From May 7, 2002
Now there's proof:
Organic foods DO have substantially less pesticides
Organic foods have been the source of tremendous controversy, some of which surrounds the cries of conservative media that organic foods contain as many pesticides as conventionally grown crops. According to a scientific study published today in the peer-reviewed journal Food Additives and Contaminants, organic foods DO have substantially less pesticide residue then conventionally grown crops
"We have shown that consumers who buy organic fruits and vegetables are exposed to just one-third as many residues as they'd eat in conventionally-grown foods, and the residues are usually lower as well," said Edward Groth III, Senior Scientist at CU and one of the paper's co-authors.
"The results are remarkably consistent across all three data sets," says Brian Baker of OMRI, a co-author of the study. "If we take the results as a whole, the evidence is very convincing that-as you'd expect-there are fewer residues by far in organically grown foods."
The question of why organic foods contained any pesticides at was explored by the team at CU. They found that when they used tests that excluded long-banned and environmentally persistent pesticides, such as DDT, the fraction of samples contaminated with pesticides decreased from 23 to 13 percent.

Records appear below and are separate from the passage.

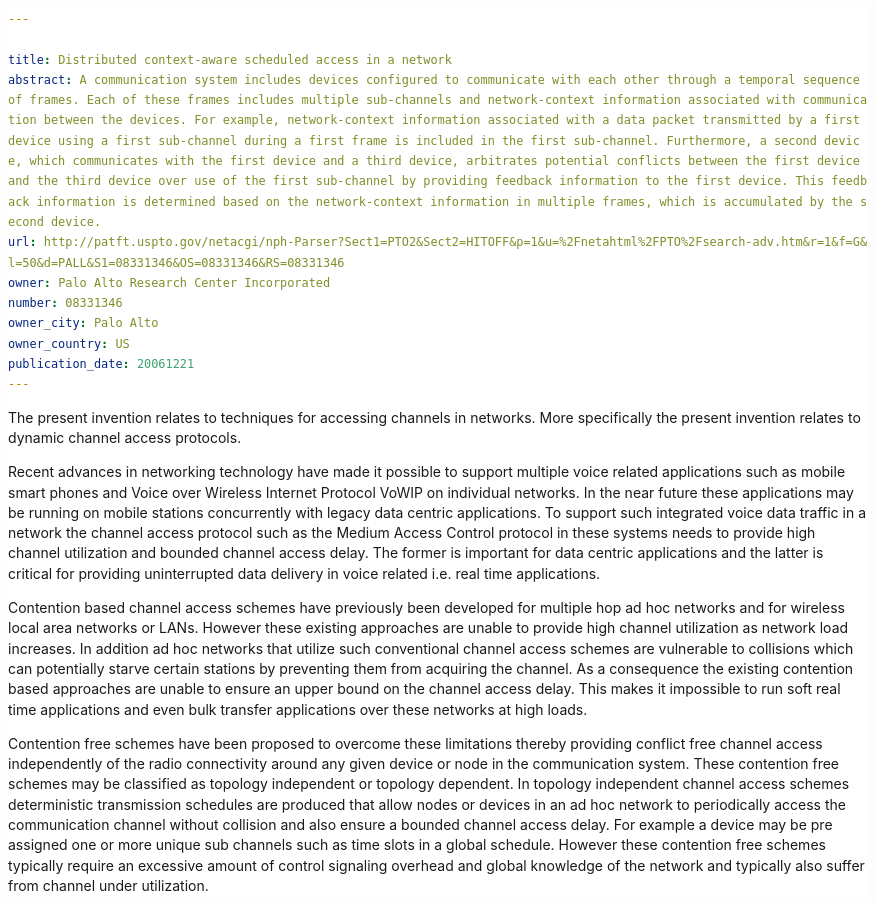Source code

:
 ```yaml
---

title: Distributed context-aware scheduled access in a network
abstract: A communication system includes devices configured to communicate with each other through a temporal sequence of frames. Each of these frames includes multiple sub-channels and network-context information associated with communication between the devices. For example, network-context information associated with a data packet transmitted by a first device using a first sub-channel during a first frame is included in the first sub-channel. Furthermore, a second device, which communicates with the first device and a third device, arbitrates potential conflicts between the first device and the third device over use of the first sub-channel by providing feedback information to the first device. This feedback information is determined based on the network-context information in multiple frames, which is accumulated by the second device.
url: http://patft.uspto.gov/netacgi/nph-Parser?Sect1=PTO2&Sect2=HITOFF&p=1&u=%2Fnetahtml%2FPTO%2Fsearch-adv.htm&r=1&f=G&l=50&d=PALL&S1=08331346&OS=08331346&RS=08331346
owner: Palo Alto Research Center Incorporated
number: 08331346
owner_city: Palo Alto
owner_country: US
publication_date: 20061221
---
```

The present invention relates to techniques for accessing channels in networks. More specifically the present invention relates to dynamic channel access protocols.

Recent advances in networking technology have made it possible to support multiple voice related applications such as mobile smart phones and Voice over Wireless Internet Protocol VoWIP on individual networks. In the near future these applications may be running on mobile stations concurrently with legacy data centric applications. To support such integrated voice data traffic in a network the channel access protocol such as the Medium Access Control protocol in these systems needs to provide high channel utilization and bounded channel access delay. The former is important for data centric applications and the latter is critical for providing uninterrupted data delivery in voice related i.e. real time applications.

Contention based channel access schemes have previously been developed for multiple hop ad hoc networks and for wireless local area networks or LANs. However these existing approaches are unable to provide high channel utilization as network load increases. In addition ad hoc networks that utilize such conventional channel access schemes are vulnerable to collisions which can potentially starve certain stations by preventing them from acquiring the channel. As a consequence the existing contention based approaches are unable to ensure an upper bound on the channel access delay. This makes it impossible to run soft real time applications and even bulk transfer applications over these networks at high loads.

 Contention free schemes have been proposed to overcome these limitations thereby providing conflict free channel access independently of the radio connectivity around any given device or node in the communication system. These contention free schemes may be classified as topology independent or topology dependent. In topology independent channel access schemes deterministic transmission schedules are produced that allow nodes or devices in an ad hoc network to periodically access the communication channel without collision and also ensure a bounded channel access delay. For example a device may be pre assigned one or more unique sub channels such as time slots in a global schedule. However these contention free schemes typically require an excessive amount of control signaling overhead and global knowledge of the network and typically also suffer from channel under utilization.
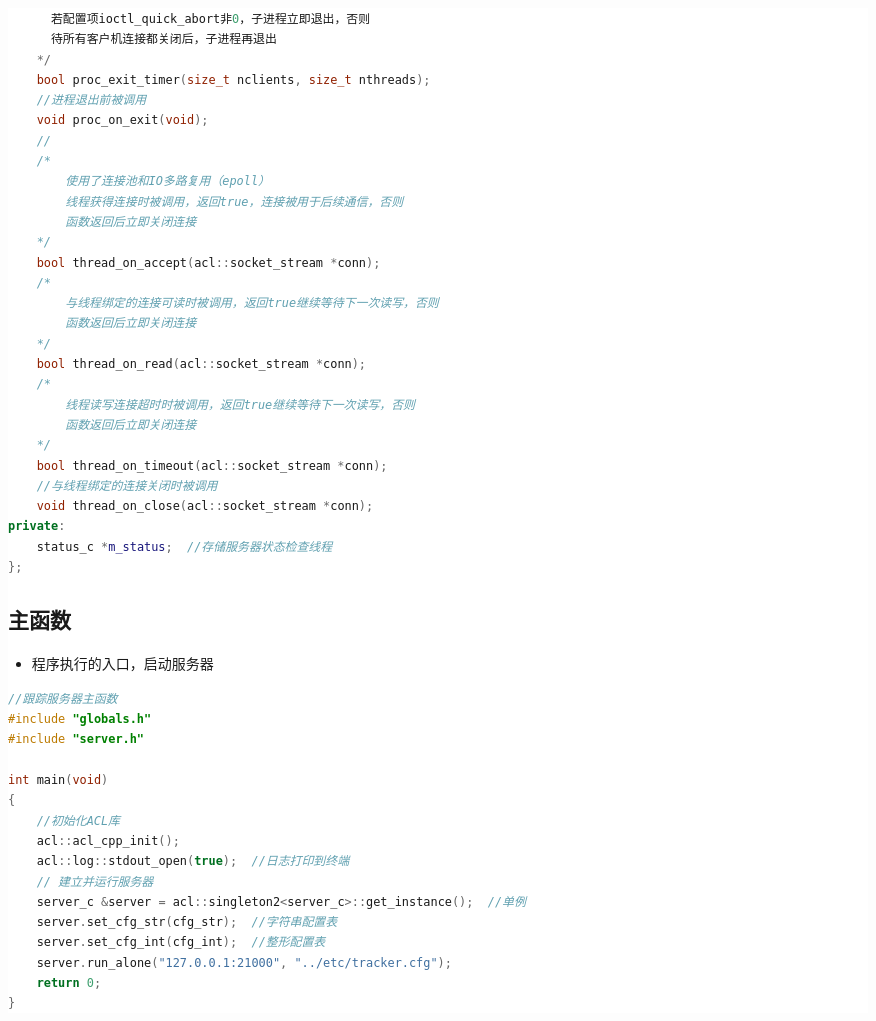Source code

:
 ```c++
      若配置项ioctl_quick_abort非0，子进程立即退出，否则
      待所有客户机连接都关闭后，子进程再退出
    */
    bool proc_exit_timer(size_t nclients, size_t nthreads);
    //进程退出前被调用
    void proc_on_exit(void);
    //
    /*
        使用了连接池和IO多路复用（epoll）
        线程获得连接时被调用，返回true，连接被用于后续通信，否则
        函数返回后立即关闭连接
    */
    bool thread_on_accept(acl::socket_stream *conn);
    /*
        与线程绑定的连接可读时被调用，返回true继续等待下一次读写，否则
        函数返回后立即关闭连接
    */
    bool thread_on_read(acl::socket_stream *conn);
    /*
        线程读写连接超时时被调用，返回true继续等待下一次读写，否则
        函数返回后立即关闭连接
    */
    bool thread_on_timeout(acl::socket_stream *conn);
    //与线程绑定的连接关闭时被调用
    void thread_on_close(acl::socket_stream *conn);
private:
    status_c *m_status;  //存储服务器状态检查线程
};

```



## 主函数

- 程序执行的入口，启动服务器

```c++
//跟踪服务器主函数
#include "globals.h"
#include "server.h"

int main(void)
{
    //初始化ACL库
    acl::acl_cpp_init();
    acl::log::stdout_open(true);  //日志打印到终端
    // 建立并运行服务器
    server_c &server = acl::singleton2<server_c>::get_instance();  //单例
    server.set_cfg_str(cfg_str);  //字符串配置表
    server.set_cfg_int(cfg_int);  //整形配置表
    server.run_alone("127.0.0.1:21000", "../etc/tracker.cfg");
    return 0;
}
```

Another source of pesticide residue is wind blown drift from conventional agricultural lands. Sources also point out that some samples containing pesticides were mislabeled as organic, either by fraud or carelessness is postproduction labeling.
A question about natural pesticides used by some organic gardeners still remains. There is no evidence at this time linking natural pesticides to adverse effects but this study encouraged future research to establish reliable toxicity data.